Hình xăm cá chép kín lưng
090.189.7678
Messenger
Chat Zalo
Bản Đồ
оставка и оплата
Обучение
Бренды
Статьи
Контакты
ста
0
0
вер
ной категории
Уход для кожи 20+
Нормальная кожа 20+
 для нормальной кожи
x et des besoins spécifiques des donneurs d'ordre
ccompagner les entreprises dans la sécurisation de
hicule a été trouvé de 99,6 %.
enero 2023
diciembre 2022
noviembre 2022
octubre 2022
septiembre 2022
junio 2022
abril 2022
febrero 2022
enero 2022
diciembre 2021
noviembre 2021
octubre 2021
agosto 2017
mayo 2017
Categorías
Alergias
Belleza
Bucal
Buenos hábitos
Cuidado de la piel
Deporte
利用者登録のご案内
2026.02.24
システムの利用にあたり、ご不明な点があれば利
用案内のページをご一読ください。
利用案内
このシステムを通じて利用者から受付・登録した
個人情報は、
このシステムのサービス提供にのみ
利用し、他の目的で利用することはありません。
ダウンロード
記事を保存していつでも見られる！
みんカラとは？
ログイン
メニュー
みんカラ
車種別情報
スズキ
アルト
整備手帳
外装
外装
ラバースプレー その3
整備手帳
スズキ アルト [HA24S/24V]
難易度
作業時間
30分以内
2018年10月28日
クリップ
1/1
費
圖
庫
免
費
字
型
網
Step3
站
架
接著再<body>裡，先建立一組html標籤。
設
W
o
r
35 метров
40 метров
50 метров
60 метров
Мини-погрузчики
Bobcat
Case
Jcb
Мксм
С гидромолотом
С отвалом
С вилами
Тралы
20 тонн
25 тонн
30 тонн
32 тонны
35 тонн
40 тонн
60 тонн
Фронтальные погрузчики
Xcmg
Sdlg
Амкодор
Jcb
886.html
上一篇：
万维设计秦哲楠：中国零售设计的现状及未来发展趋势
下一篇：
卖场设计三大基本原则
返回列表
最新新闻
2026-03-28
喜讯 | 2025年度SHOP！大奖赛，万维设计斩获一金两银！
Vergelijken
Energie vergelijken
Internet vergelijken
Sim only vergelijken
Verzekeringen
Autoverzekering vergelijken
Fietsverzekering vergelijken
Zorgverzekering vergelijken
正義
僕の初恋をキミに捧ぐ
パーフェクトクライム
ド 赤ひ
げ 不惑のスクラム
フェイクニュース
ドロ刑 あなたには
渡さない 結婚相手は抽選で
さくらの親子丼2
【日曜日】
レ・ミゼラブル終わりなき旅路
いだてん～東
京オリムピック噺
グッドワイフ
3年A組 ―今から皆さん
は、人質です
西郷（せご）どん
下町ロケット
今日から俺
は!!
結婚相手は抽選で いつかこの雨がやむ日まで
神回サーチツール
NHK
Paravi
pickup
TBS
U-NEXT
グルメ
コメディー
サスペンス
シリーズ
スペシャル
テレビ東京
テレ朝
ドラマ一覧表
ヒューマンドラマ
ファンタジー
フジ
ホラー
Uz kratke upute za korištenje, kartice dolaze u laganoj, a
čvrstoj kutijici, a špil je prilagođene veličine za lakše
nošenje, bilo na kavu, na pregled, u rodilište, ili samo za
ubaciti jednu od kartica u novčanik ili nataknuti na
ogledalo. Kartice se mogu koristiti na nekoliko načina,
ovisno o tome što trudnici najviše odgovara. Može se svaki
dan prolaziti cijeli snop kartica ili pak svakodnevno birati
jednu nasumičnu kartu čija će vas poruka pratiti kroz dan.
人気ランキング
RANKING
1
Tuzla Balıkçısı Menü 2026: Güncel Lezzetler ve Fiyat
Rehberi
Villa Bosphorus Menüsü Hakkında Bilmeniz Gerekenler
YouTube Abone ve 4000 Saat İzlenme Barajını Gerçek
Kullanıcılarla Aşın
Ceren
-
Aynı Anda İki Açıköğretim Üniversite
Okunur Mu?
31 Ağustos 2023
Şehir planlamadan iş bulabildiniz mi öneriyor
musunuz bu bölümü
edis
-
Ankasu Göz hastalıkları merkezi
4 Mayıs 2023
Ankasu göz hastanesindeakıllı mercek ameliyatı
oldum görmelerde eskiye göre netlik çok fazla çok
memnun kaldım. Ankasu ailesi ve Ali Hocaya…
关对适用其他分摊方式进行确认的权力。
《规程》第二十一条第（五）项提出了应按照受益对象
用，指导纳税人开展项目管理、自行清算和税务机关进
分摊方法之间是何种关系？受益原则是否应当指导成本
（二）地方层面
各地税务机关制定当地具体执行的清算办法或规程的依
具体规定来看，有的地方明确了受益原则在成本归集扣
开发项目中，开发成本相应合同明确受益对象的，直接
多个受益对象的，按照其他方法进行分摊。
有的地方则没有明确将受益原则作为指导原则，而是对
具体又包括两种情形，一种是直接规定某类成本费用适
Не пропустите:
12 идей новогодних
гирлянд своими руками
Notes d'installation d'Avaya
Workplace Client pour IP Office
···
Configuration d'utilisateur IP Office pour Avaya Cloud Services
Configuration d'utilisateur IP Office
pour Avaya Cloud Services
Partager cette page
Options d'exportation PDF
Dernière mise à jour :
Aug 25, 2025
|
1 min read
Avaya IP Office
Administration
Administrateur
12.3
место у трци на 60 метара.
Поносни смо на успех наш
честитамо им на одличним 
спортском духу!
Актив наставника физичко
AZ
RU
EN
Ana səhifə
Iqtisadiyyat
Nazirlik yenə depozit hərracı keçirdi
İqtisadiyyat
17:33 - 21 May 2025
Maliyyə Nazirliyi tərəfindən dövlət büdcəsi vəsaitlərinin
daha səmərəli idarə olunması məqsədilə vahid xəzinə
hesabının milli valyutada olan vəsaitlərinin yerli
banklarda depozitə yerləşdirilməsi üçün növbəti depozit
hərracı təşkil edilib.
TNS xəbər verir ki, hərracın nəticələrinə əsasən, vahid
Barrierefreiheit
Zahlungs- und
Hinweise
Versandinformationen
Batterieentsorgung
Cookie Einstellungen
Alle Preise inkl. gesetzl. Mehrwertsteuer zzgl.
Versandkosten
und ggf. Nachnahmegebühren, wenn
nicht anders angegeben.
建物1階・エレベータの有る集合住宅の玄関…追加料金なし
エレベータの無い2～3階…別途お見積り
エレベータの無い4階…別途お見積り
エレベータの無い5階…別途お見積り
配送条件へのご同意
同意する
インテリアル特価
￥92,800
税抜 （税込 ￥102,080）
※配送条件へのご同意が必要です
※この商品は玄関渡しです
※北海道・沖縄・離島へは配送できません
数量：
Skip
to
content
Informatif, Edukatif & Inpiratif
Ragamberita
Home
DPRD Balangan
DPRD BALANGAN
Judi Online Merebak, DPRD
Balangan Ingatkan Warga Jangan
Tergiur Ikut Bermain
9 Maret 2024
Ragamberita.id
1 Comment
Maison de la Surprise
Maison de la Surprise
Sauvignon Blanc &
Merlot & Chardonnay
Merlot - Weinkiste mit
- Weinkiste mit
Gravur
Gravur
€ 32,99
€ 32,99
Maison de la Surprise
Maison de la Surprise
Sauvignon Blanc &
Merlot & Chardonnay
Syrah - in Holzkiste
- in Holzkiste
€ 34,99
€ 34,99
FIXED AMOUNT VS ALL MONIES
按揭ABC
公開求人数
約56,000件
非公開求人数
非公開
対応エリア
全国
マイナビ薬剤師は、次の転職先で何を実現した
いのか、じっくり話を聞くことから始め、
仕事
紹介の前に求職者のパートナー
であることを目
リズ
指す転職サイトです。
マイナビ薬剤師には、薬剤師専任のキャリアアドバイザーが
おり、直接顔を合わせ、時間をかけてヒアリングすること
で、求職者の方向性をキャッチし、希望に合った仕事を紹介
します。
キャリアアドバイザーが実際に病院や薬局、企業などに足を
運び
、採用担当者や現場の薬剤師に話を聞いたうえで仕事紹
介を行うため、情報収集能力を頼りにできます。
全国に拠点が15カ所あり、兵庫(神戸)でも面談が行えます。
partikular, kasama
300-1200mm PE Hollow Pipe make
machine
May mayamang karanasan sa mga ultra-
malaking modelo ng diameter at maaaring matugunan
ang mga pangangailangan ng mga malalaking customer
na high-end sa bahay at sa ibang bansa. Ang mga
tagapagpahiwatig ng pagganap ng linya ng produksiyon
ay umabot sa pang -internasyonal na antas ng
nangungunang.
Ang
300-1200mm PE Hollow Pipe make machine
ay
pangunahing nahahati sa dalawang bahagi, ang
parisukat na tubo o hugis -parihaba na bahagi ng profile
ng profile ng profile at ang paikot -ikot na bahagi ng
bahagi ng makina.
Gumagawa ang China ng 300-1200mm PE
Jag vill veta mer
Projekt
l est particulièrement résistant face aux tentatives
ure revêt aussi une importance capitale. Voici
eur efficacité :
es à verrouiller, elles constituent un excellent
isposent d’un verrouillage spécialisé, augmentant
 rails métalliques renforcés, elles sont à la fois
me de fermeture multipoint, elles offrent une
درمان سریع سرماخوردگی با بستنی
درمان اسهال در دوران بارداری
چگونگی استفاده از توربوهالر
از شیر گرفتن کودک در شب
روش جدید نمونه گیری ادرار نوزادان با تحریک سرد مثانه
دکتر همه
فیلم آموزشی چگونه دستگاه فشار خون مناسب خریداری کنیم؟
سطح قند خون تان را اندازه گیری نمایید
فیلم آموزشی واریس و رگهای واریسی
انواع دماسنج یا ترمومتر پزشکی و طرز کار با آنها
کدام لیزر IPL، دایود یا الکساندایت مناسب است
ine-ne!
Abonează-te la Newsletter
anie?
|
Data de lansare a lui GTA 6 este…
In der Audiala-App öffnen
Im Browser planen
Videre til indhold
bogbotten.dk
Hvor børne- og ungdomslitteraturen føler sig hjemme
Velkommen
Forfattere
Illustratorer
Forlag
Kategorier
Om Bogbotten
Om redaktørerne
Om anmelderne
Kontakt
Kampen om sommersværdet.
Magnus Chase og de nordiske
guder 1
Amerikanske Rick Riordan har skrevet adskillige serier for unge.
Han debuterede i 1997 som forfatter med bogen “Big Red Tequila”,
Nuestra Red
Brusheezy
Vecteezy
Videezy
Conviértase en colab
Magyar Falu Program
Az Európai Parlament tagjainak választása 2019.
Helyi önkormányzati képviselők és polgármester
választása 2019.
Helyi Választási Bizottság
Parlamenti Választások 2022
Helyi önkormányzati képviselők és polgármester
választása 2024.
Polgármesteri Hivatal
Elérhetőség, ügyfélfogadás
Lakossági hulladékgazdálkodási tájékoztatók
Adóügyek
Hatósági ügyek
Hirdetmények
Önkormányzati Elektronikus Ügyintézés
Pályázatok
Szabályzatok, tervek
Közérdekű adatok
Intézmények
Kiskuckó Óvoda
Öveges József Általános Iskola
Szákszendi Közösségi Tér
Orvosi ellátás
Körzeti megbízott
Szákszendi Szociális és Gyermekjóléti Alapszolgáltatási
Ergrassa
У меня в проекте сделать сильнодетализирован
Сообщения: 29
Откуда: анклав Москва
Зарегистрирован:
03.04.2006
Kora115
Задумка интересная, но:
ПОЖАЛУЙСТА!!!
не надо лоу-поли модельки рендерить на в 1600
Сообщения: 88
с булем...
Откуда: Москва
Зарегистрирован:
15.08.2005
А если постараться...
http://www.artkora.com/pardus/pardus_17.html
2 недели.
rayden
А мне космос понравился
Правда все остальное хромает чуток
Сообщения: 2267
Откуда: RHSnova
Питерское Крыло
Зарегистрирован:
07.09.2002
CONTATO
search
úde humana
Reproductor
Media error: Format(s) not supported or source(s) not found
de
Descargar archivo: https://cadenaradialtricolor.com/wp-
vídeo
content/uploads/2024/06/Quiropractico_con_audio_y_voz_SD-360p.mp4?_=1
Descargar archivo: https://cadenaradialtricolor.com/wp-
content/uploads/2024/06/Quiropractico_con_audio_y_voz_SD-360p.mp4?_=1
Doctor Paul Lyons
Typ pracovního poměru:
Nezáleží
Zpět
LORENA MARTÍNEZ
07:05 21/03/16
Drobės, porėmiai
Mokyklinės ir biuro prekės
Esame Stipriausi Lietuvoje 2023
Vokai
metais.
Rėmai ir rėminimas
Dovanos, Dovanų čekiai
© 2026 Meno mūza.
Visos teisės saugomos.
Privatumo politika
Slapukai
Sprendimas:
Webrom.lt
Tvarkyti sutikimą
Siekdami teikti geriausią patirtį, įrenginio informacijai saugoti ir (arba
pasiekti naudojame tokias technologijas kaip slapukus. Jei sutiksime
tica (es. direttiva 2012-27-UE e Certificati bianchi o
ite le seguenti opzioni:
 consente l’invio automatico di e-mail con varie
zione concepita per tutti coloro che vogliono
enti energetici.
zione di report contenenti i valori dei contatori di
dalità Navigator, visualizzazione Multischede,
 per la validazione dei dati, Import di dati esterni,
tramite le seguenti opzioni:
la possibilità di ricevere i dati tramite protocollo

§ THE PROBLEM
In the part of the data that runs from its first line through the line containing "hicule a été trouvé de 99,6 %.", swap "Messenger" for "Telegram" and give those lines again with everything else unchanged.

§ EXERCISE OUTPUT
Hình xăm cá chép kín lưng
090.189.7678
Telegram
Chat Zalo
Bản Đồ
оставка и оплата
Обучение
Бренды
Статьи
Контакты
ста
0
0
вер
ной категории
Уход для кожи 20+
Нормальная кожа 20+
 для нормальной кожи
x et des besoins spécifiques des donneurs d'ordre
ccompagner les entreprises dans la sécurisation de
hicule a été trouvé de 99,6 %.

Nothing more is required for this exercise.